Materials provided:
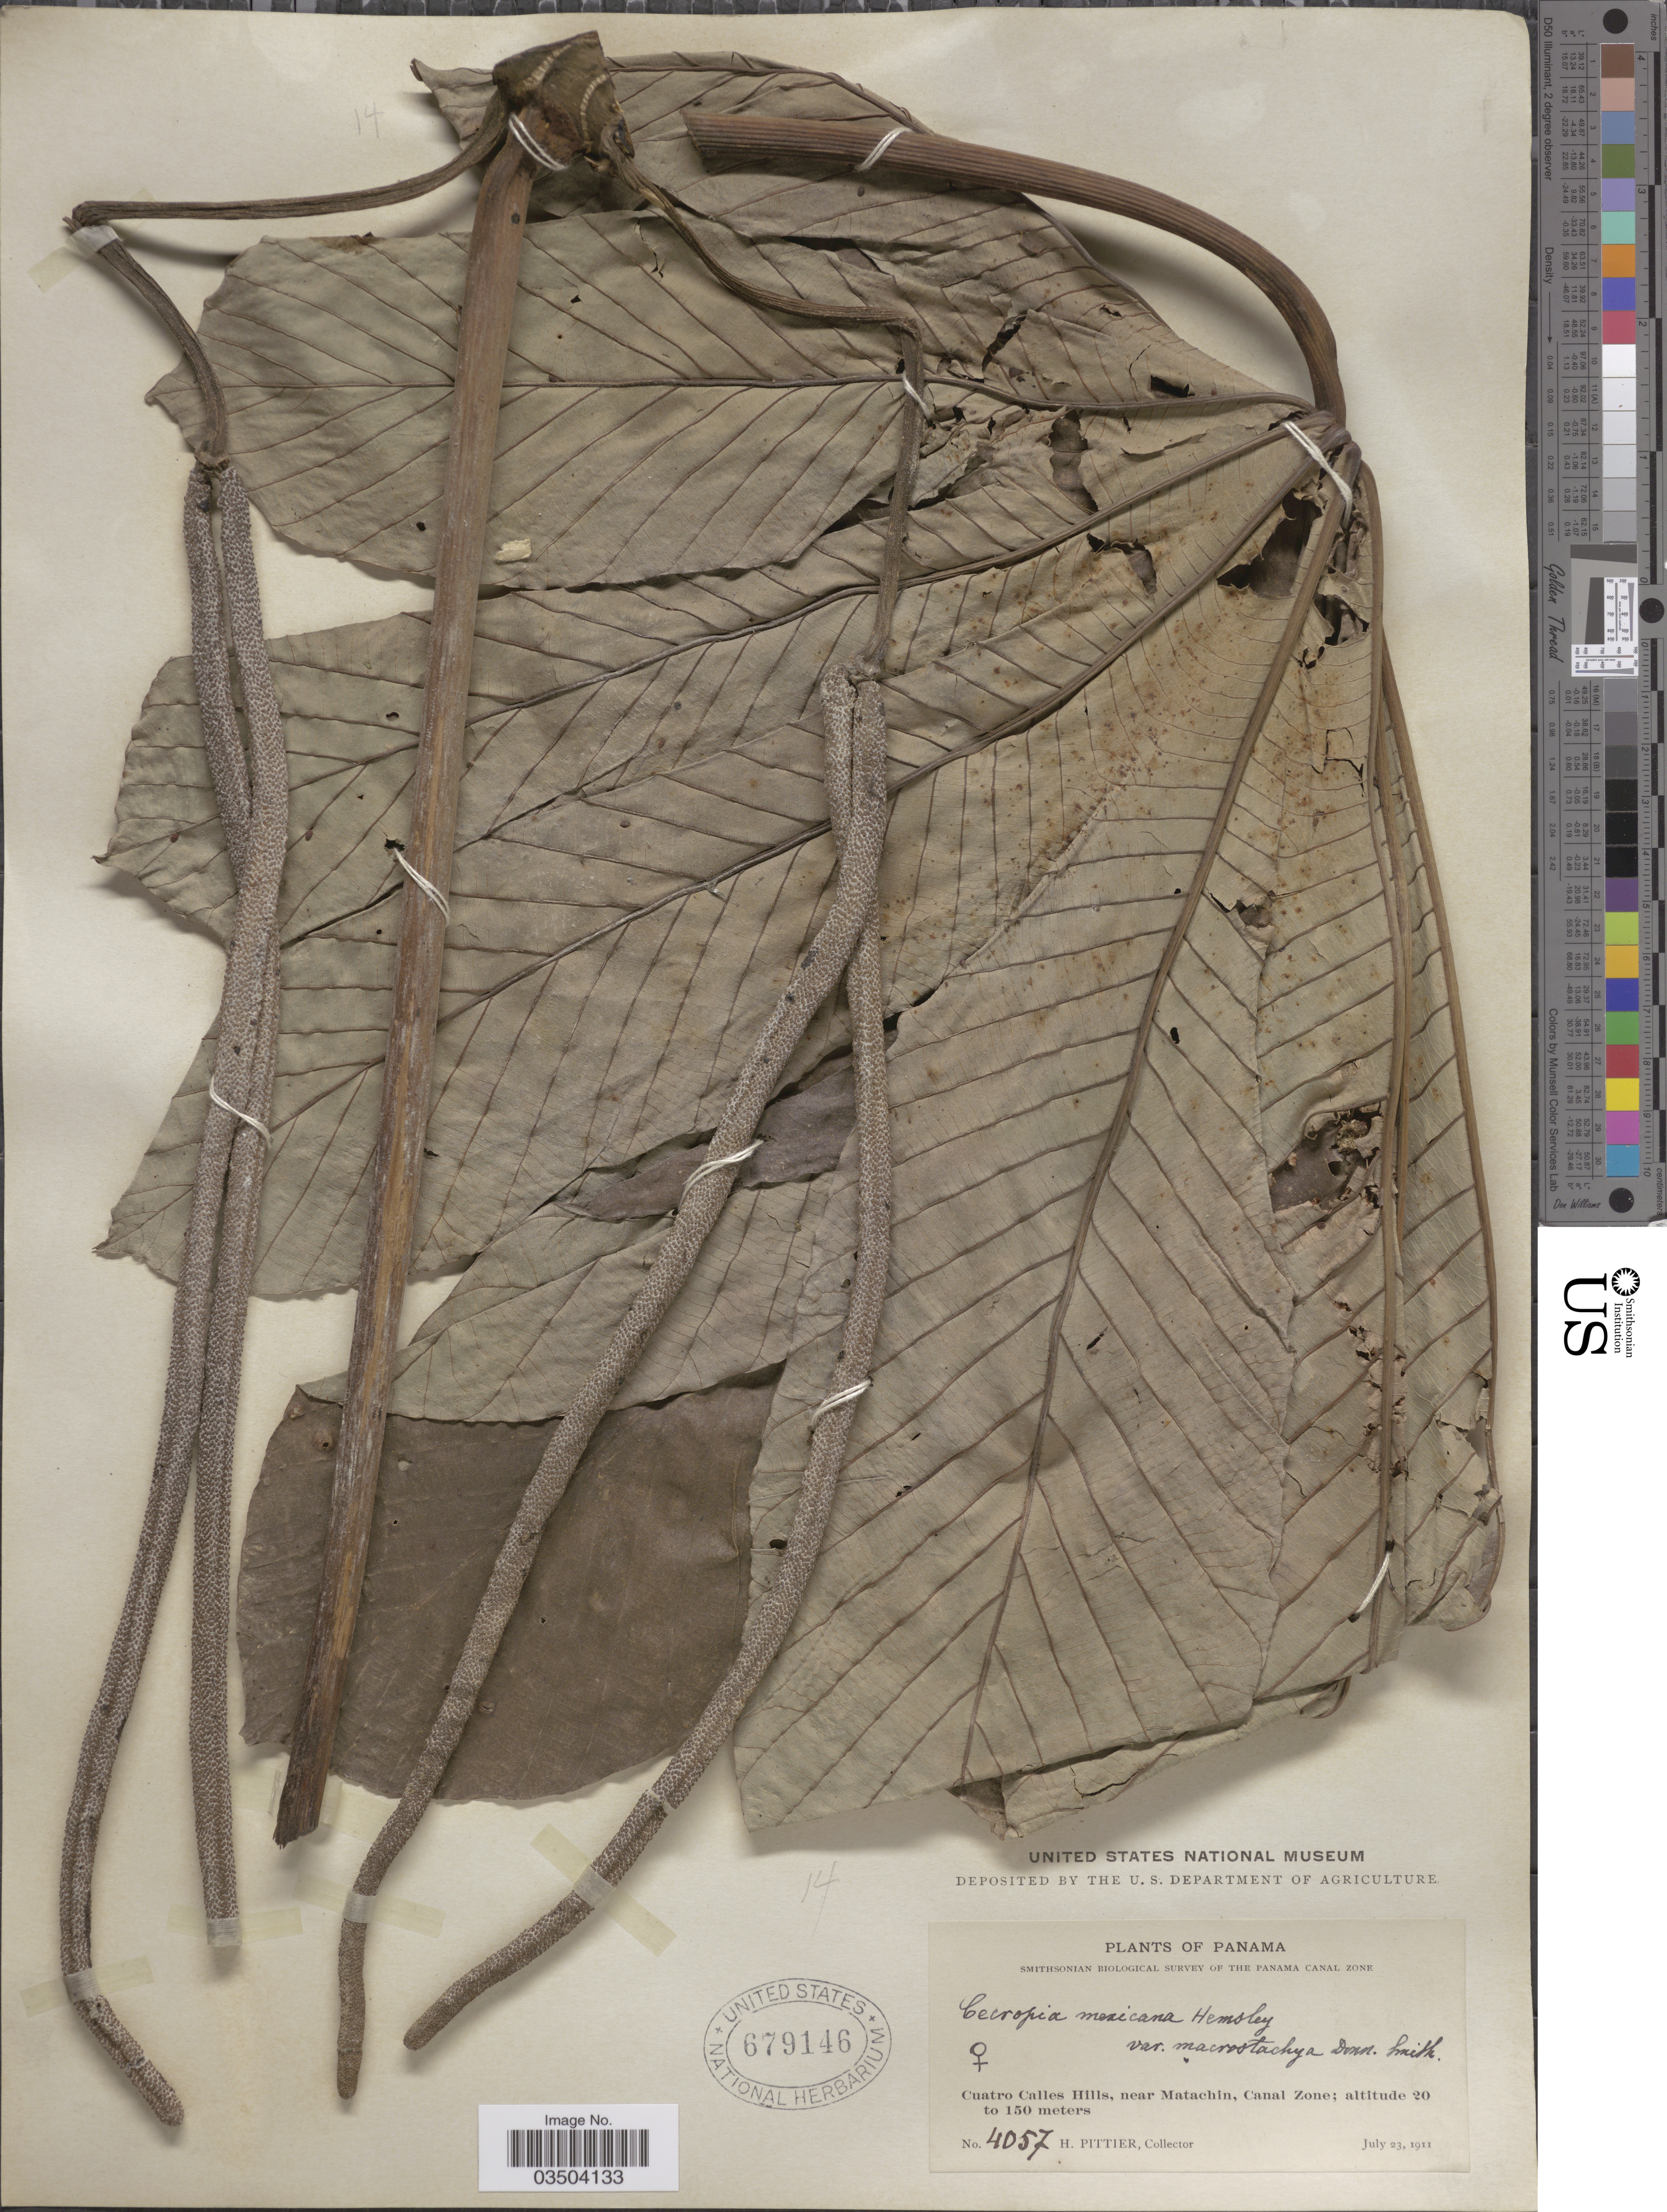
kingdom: Plantae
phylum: Tracheophyta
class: Magnoliopsida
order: Rosales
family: Urticaceae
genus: Cecropia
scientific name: Cecropia obtusifolia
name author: Bertol.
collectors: H. F. Pittier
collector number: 4057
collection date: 1911-07-23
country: Panama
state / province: Colón / Panamá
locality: Cuatro Calles Hills, near Matachin, Canal Zone.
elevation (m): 20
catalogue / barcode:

Task to carry out: Turn the material above into a Markdown table with two columns, "Row" and "Material line." Put each line in its own numbered row, skip blank lines, and leave the pictures out.

Task result:
| Row | Material line |
|---|---|
| 1 | kingdom: Plantae |
| 2 | phylum: Tracheophyta |
| 3 | class: Magnoliopsida |
| 4 | order: Rosales |
| 5 | family: Urticaceae |
| 6 | genus: Cecropia |
| 7 | scientific name: Cecropia obtusifolia |
| 8 | name author: Bertol. |
| 9 | collectors: H. F. Pittier |
| 10 | collector number: 4057 |
| 11 | collection date: 1911-07-23 |
| 12 | country: Panama |
| 13 | state / province: Colón / Panamá |
| 14 | locality: Cuatro Calles Hills, near Matachin, Canal Zone. |
| 15 | elevation (m): 20 |
| 16 | catalogue / barcode: |